Rountree lived previously in Illinois. An electronic check of court records showed that he filed three times for Chapter 13 bankruptcy protection in the Northern District of Illinois. The filings were between 2000 and 2002.

In a Cibola County court last year, he filed to legally change his name from Charles Edward Rountree to Charles Blacke Rountree.

His listing on a website for businesspeople identifies him as Blacke Rountree and describes his occupation as alternative medicine. But for his candidate filing this week, he listed himself as Charles E. Rountree.

Paul Livingston is an attorney who represents people trying to obtain medical marijuana licenses in New Mexico. Livingston knows Rountree, and says he was not eager to be identified as a marijuana provider who also is a candidate for state office.

Rountree, reached by phone this week, said he did not have time to talk at the time.
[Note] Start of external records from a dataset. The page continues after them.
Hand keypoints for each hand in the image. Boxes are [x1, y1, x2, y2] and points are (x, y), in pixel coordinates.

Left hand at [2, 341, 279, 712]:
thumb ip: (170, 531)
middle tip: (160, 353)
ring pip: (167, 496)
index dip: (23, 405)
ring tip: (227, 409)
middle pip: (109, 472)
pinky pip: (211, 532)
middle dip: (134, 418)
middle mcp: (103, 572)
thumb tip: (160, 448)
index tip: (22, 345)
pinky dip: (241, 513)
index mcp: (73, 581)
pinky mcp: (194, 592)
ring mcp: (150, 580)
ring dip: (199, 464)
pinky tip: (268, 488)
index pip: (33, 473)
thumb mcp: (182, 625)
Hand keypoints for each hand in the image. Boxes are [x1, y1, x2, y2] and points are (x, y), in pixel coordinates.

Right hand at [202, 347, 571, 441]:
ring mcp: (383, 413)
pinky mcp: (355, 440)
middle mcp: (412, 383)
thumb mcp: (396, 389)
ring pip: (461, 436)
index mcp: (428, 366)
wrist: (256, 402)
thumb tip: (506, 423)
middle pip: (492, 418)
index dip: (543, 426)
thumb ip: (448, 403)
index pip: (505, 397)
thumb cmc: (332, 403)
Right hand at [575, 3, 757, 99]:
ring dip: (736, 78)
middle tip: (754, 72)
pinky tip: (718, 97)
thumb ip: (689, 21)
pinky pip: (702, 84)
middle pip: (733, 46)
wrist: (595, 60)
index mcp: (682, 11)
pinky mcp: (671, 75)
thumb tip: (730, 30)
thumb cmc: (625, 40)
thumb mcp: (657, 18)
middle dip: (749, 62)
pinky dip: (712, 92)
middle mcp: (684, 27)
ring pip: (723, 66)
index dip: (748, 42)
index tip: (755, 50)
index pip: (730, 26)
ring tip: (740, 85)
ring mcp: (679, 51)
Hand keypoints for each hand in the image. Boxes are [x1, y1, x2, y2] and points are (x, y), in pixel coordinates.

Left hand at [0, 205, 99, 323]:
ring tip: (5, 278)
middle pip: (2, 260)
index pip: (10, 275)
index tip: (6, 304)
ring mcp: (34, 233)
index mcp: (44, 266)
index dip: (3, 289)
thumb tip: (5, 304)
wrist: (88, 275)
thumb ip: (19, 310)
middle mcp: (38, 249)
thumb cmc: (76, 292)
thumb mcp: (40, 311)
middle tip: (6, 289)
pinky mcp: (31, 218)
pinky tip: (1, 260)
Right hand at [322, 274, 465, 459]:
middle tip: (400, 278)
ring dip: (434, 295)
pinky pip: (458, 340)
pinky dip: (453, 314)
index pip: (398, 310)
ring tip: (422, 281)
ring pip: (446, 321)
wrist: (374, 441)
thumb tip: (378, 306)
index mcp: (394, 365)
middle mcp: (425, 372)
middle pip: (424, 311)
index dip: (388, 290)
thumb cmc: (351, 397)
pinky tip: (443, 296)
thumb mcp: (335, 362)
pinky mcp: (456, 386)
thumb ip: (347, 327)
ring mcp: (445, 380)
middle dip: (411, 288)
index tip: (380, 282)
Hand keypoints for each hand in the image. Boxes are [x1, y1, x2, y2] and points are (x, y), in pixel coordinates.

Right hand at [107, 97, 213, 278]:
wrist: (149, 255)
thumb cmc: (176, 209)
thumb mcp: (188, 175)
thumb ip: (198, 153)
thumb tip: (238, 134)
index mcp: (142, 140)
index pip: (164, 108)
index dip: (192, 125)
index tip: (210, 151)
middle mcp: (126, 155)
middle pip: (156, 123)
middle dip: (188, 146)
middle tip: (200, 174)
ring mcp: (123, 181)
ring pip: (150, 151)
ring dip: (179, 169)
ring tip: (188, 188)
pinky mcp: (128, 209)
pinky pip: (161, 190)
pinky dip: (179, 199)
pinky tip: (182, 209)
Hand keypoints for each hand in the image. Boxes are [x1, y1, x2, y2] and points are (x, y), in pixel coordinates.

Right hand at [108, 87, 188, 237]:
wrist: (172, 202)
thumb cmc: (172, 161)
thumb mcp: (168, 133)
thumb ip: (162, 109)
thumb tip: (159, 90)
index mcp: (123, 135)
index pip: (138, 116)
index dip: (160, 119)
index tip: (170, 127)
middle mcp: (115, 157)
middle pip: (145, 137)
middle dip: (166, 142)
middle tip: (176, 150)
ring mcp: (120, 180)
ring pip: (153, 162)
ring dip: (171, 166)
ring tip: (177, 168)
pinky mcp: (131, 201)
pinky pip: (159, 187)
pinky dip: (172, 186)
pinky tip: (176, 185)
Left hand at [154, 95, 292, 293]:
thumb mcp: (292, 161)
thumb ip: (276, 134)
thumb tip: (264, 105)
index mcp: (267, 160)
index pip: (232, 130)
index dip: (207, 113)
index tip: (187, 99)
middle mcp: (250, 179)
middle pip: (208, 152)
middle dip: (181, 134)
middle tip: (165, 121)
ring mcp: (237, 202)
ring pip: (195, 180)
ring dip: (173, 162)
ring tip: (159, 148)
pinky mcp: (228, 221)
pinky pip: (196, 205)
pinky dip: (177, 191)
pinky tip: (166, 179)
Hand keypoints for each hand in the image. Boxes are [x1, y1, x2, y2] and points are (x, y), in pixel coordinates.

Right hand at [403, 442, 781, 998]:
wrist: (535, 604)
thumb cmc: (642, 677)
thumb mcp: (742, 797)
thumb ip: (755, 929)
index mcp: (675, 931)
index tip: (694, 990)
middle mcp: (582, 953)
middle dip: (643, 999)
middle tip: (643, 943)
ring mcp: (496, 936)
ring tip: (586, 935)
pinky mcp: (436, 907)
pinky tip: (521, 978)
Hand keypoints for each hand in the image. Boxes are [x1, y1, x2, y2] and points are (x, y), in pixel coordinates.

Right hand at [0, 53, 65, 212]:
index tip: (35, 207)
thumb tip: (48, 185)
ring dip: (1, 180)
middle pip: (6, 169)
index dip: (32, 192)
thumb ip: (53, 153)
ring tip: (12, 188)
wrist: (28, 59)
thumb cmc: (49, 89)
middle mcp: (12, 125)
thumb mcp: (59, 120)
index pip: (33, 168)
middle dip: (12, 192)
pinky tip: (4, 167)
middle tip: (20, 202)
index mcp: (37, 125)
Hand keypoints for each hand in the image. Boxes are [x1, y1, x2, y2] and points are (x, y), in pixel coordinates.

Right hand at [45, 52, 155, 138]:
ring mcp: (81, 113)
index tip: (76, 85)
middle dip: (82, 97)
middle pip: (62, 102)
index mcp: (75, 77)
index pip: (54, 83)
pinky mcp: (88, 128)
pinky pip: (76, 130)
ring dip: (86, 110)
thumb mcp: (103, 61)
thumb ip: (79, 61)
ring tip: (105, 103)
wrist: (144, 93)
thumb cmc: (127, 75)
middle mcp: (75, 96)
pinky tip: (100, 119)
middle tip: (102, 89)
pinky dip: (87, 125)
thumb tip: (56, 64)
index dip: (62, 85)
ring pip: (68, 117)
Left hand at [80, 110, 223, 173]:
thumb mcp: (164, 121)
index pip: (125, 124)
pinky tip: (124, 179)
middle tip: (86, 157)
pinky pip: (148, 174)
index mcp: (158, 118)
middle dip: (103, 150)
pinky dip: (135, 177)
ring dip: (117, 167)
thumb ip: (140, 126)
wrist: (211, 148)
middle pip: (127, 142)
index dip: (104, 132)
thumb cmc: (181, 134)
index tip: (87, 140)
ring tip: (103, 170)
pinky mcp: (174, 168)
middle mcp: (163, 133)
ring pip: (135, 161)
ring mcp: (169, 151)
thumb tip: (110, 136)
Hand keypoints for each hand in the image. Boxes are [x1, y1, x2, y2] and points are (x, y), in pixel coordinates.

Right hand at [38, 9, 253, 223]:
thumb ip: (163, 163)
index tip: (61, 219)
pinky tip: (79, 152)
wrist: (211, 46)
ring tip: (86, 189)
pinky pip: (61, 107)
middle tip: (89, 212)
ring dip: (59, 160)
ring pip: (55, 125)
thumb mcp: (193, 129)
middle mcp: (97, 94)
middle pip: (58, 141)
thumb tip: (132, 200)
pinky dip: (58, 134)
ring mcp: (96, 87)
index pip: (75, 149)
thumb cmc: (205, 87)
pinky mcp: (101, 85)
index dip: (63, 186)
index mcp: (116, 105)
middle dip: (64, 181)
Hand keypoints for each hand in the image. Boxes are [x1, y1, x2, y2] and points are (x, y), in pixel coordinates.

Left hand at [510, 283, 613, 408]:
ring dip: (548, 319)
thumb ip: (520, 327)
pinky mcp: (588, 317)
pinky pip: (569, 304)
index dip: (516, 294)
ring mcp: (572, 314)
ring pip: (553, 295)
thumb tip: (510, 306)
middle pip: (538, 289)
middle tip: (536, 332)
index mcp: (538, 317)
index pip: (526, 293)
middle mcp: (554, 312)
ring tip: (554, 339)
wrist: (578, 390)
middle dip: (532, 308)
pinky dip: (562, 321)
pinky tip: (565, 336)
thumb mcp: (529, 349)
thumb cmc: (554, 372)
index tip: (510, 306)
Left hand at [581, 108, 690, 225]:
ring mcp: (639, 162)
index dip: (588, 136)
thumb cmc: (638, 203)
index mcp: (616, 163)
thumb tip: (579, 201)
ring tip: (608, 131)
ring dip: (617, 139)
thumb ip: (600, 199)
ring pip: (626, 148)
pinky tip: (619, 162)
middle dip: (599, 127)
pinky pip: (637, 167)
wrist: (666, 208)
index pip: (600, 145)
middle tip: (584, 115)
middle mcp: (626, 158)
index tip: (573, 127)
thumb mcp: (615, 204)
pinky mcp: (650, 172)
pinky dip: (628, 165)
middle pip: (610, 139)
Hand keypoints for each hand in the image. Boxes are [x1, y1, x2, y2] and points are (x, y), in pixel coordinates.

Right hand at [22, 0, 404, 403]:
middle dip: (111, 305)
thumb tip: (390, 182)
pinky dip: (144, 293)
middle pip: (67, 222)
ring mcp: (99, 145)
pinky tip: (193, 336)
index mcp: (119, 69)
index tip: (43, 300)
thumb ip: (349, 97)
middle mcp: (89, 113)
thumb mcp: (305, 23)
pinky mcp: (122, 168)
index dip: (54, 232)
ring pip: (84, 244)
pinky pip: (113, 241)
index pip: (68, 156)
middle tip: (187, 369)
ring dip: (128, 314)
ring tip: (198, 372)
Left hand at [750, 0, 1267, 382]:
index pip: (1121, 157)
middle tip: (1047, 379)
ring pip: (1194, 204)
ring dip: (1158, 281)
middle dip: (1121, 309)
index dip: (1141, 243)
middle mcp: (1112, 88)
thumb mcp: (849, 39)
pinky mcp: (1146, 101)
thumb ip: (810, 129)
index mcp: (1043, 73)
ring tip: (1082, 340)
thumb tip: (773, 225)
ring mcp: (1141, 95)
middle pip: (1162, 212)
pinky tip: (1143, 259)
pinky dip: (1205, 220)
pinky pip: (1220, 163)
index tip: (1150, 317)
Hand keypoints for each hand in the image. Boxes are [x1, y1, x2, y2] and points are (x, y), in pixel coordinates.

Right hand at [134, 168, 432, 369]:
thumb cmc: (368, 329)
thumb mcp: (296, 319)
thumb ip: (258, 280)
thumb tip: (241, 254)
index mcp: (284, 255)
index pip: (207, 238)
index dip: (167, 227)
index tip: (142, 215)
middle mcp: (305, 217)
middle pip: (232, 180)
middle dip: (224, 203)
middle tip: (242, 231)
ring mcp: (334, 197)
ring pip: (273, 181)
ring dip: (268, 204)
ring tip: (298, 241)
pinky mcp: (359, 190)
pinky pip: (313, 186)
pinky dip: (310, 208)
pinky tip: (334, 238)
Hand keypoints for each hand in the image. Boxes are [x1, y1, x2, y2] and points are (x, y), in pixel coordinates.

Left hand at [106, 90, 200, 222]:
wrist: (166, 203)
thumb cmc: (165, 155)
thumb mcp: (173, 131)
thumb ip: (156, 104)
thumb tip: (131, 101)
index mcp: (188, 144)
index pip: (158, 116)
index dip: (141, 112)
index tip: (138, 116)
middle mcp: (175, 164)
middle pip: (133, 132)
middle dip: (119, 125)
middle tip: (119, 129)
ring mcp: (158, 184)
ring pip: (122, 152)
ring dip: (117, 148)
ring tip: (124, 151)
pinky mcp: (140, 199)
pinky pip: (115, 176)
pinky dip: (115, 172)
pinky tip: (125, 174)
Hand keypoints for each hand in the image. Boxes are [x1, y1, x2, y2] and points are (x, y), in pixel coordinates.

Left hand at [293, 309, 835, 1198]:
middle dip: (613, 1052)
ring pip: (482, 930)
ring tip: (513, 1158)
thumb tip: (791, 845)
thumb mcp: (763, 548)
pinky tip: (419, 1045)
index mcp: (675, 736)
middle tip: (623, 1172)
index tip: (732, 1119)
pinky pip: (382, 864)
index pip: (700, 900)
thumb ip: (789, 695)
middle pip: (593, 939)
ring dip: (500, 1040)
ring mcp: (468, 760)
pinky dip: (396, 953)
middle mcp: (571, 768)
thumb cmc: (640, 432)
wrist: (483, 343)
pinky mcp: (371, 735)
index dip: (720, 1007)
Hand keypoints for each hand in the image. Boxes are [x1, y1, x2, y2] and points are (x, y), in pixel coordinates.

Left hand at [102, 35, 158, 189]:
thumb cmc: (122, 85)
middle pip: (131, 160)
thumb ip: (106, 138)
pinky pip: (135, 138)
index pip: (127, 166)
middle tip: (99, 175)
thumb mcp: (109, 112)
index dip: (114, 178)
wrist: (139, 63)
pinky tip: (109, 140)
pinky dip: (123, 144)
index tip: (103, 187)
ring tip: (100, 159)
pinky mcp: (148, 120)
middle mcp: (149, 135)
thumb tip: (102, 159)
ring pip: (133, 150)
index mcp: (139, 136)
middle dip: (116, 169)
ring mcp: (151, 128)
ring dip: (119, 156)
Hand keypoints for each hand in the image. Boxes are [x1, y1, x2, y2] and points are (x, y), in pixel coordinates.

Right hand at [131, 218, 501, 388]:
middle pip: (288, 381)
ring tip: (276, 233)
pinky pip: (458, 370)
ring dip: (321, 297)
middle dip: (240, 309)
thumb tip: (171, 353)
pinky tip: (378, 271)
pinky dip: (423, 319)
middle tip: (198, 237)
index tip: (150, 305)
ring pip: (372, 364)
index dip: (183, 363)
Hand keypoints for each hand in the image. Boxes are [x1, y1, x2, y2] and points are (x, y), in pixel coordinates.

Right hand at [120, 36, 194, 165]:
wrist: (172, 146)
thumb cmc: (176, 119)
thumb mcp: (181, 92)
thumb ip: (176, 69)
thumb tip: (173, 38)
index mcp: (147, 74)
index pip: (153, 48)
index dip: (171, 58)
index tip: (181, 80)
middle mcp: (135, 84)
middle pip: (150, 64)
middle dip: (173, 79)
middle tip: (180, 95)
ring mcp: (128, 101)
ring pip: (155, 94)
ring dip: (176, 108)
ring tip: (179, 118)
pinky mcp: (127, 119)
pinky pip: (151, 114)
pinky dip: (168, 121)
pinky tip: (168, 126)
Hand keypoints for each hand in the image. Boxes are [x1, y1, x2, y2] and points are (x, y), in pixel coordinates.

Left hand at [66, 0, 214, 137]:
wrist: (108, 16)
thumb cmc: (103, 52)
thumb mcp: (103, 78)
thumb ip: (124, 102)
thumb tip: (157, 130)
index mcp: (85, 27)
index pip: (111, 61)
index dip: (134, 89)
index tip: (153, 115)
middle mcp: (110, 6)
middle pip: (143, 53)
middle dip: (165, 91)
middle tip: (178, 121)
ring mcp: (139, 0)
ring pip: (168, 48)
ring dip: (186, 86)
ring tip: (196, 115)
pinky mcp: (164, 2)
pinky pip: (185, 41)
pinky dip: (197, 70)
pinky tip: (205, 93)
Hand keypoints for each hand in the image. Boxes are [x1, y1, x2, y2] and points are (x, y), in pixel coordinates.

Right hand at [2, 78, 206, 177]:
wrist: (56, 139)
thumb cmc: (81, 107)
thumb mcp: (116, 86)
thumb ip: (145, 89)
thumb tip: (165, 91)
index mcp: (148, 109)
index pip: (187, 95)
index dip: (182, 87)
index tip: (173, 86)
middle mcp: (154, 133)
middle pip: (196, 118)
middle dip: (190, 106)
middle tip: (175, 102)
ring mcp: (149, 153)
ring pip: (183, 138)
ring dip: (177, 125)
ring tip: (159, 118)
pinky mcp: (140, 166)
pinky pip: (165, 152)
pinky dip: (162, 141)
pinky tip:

Further attempts to interview him were not successful, each person missing the other with more phone calls.

A spokesman for the state Department of Health said state regulations protect the identity of all 25 providers in the medical marijuana program. The department declined to furnish a list of the licensed suppliers or confirm who was on it.

Nobody except the 4,310 patients cleared to use marijuana to help control pain need know who the suppliers are, the department spokesman said.